Understanding this law encourages you to be aware of the time we spend on various tasks and construct a reasonable schedule so that you don’t act against your efforts by adding excessive stress and complexity to your work. It’s worthwhile to use your newfound time to get involved outside of academics and engage in extra-curricular activities that spark your interest. Challenge yourself by staying occupied so that you can’t afford to procrastinate, which would only leave you with a longer list of things to do for tomorrow.
There’s a constant debate on whether it’s better to type notes on your laptop or write them down using pen and paper. After observing others around me and trying both methods myself, I’ve decided that there are many points for and against each, and the decision ultimately depends on the individual. Since I’d rather avoid carrying bulky binders and scattered papers everywhere, I like to type my lecture notes on OneNote, which organizes my notebooks and allows me to easily switch from one to another in two clicks of a button.
When it comes to reviewing notes, repetition is key. I usually go over the material in multiple ways, whether that’s reading out loud or highlighting important concepts, at least three times before a test. Sometimes I write them by hand because it takes longer, which means I’d spend more time thinking about the ideas I’m putting down. But instead of replicating the same words, condense your original notes so that they include only the most significant information. Use bullet points and abbreviations whenever possible to make your notes concise and simple to read. Make mnemonics or creative connections to your own life, which can also help immensely for memorization-heavy topics.

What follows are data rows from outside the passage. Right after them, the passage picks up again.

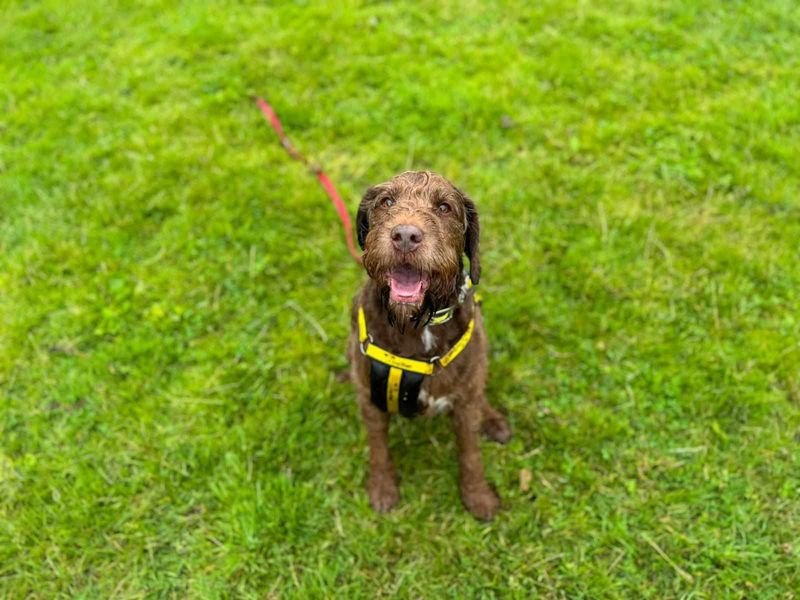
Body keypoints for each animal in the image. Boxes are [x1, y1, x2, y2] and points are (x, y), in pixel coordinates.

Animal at [346, 170, 510, 520]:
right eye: (387, 202)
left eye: (444, 207)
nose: (406, 236)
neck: (416, 323)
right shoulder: (369, 397)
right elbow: (378, 447)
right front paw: (382, 488)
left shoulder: (465, 405)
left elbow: (471, 452)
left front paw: (478, 496)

Keep in mind that taking a minimalistic approach is certainly not about learning as little as possible. It’s about spending less effort on trivial tasks and instead concentrating on taking notes from the most important resources, often provided or emphasized by your professor. Charts, diagrams, and mind maps are great way for summarizing course material. That being said, it’s not always enough to solely grasp the main ideas, particularly if you’re aiming for the highest marks. Be curious about the complete story as well as careful in covering its details.

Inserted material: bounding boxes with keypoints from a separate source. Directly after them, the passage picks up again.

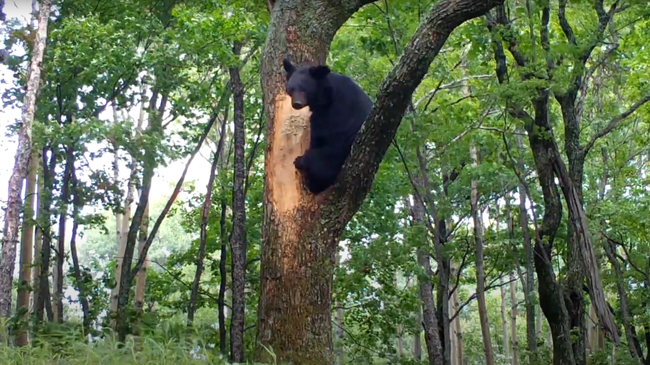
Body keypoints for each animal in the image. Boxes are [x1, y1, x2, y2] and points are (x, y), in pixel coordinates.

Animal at [280, 56, 372, 193]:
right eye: (291, 89)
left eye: (304, 89)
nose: (296, 103)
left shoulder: (332, 112)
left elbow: (320, 133)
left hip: (335, 154)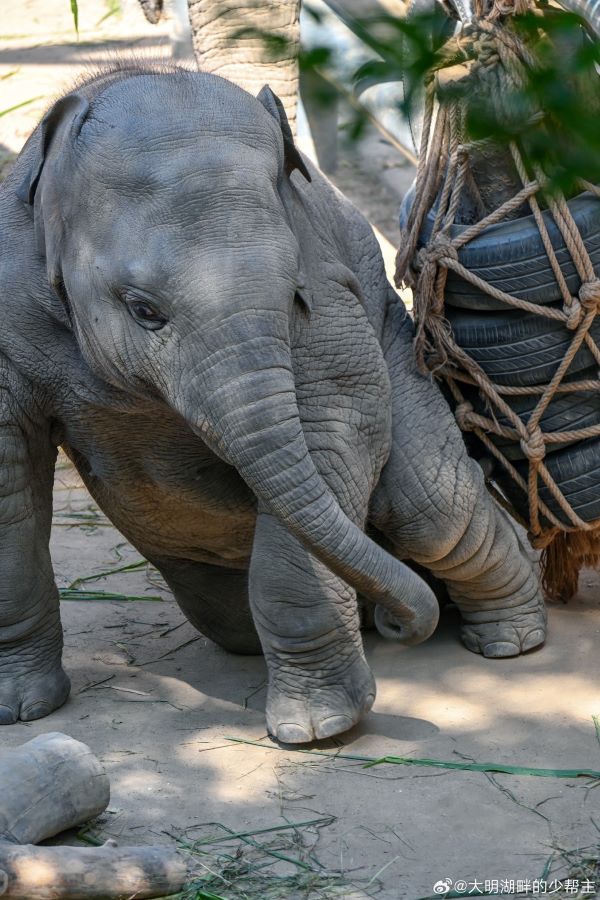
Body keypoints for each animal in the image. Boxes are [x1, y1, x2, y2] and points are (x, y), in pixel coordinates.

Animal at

The first step to finding focus is staying organized. It’s incredibly useful to keep a planner that contains your monthly calendars and daily to-do lists for sticking to some sort of routine. That way, you won’t have to repeatedly wonder about what to do next. Before you begin studying, clear your workspace from any clutter and disconnect from any distractions, including your phone and any social media networks. Also avoid multitasking, which has been consistently demonstrated to lower our productivity and quality of work as we switch back and forth between tasks.
It’s no secret that the learning process becomes much easier and more enjoyable when we’re interested in the subject, so try to approach every course with an optimistic attitude. For instance, anatomy was not my favourite course during third year. I found that a large part of the course consisted of rote memorization, and the lab exams were also quite challenging. However, I convinced myself that it would be cool to understand the human skeletal structure and trace its network of blood vessels. Reminding myself of the reasons I was studying in the first place helped motivate me to keep going.

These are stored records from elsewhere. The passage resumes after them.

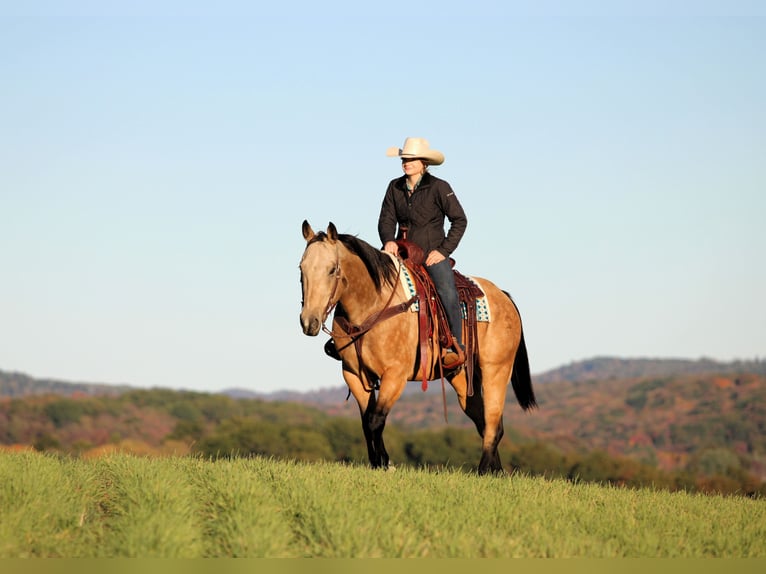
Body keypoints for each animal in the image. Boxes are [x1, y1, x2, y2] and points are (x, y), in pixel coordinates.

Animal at [299, 220, 536, 474]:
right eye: (301, 268)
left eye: (332, 269)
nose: (308, 321)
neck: (372, 305)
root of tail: (504, 296)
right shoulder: (354, 375)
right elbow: (366, 421)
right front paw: (377, 463)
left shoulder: (395, 375)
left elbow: (375, 419)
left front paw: (386, 464)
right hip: (461, 377)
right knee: (485, 422)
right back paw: (495, 471)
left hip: (496, 370)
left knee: (493, 422)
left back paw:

At the same time, you don’t need (or want) to work non-stop. It’s best to break down your large goals into smaller ones, not only so that they appear to be less daunting but because it’s more effective. The Pomodoro technique enhances concentration by recognizing that our attention spans are short and cleverly using this limit to our advantage. Spend the breaks in between your study sessions however you like, whether it’s making a cup of coffee or taking a walk in the woods. If you’re feeling adventurous, experiment with meditation and yoga, as these activities are also known to widely improve one’s focus.
From my perspective, taking a minimalistic approach to learning means being mindful of how we control our time, apply our methods, and gather our focus while we work. This allows us to channel our energy into the work that will yield optimal results and realize greater freedom in pursuing other meaningful activities in life besides studying. Good luck!